Australia and Argentina reported record wheat shipments to close out the 2021/22 year. But 2022/23 exportable supplies are forecast 13%-15% lower this year for both countries as Argentina battles a dry planting season and Australian growers face flooding.
Forecasts for Ukraine’s wheat crop are gradually shrinking amid dry weather and losing acreage in Eastern Ukraine to Russian military forces, though it likely matters as its ending stocks are slated to soar to a 27-year high as millions of bushels of grain remain trapped within the country.
Forecasts for European Union wheat production dominated early July 2022 headlines as a Reuters poll forecasted E.U.’s 2022 soft wheat production at 4.6 billion bushels. USDA’s current forecast for E.U.’s total wheat production stands at 5.0 billion bushels.
Forecasters have had a challenging time predicting total E.U. wheat production ahead of harvest this season after an imbalance of sudden drought and favorable growing weather in the region’s major wheat producing regions.
The E.U. soft wheat crop is slated to be 3.4% lower than last year’s haul amid the variation.
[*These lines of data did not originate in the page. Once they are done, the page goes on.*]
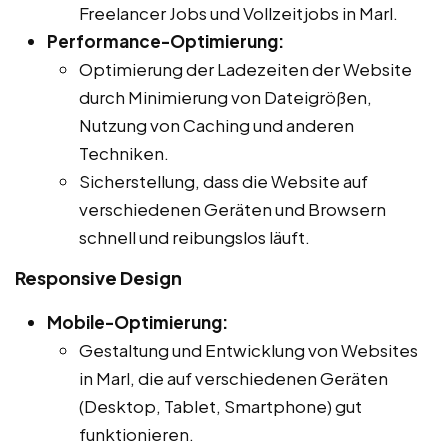
Freelancer Jobs und Vollzeitjobs in Marl.
Performance-Optimierung:
Optimierung der Ladezeiten der Website
durch Minimierung von Dateigrößen,
Nutzung von Caching und anderen
Techniken.
Sicherstellung, dass die Website auf
verschiedenen Geräten und Browsern
schnell und reibungslos läuft.
Responsive Design
Mobile-Optimierung:
Gestaltung und Entwicklung von Websites
in Marl, die auf verschiedenen Geräten
(Desktop, Tablet, Smartphone) gut
funktionieren.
Spain and Italy are expected to suffer substantial losses while results from top producer France are expected to be highly varied based on location. Romania and Bulgaria are predicted to harvest bumper crops, though heat stress continues to be a concern in Hungary.
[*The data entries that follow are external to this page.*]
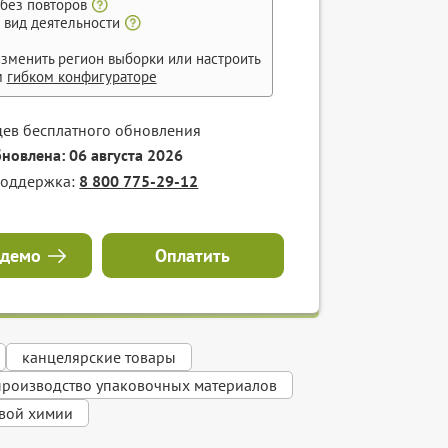
 без повторов
 вид деятельности
зменить регион выборки или настроить
м
гибком конфигураторе
цев бесплатного обновления
бновлена: 06 августа 2026
поддержка:
8 800 775-29-12
 демо
Оплатить
канцелярские товары
производство упаковочных материалов
вой химии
Harvest outcomes for Germany, Poland, and Britain are still uncertain, but many traders are likely to increase forecasts following beneficial rains. Quality has been even more difficult than yield to predict and any substantial deviations from idyllic protein ratings could cause market upheaval across the E.U. over the coming year.
Cash bids on both hard and soft red winter wheat in the Plains and Midwest traded largely to a discount to futures prices yesterday, with little additional movement from yesterday’s trading session. Harvest pressure continues to be a key driver for cash wheat markets and many growers are content to wait to sell until they see a rebound in futures market prices.
The bulls seem to be besting the bears in the wheat market amid the dog days of summer. Improved access to Black Sea supplies and a production revival in Australia and Argentina are the biggest potential bearish factors facing the wheat market this summer.
But the bulls are a force to be reckoned with. Global wheat usage rates – primarily for human consumption – continue to rise even amid growing inflationary constraints. If Russia’s new export tax formula does not align with currency dynamics, yield losses threaten the Southern hemisphere’s crop, or spring wheat losses in the Northern hemisphere are larger than expected, farmers could see prices continue to rise into the fall.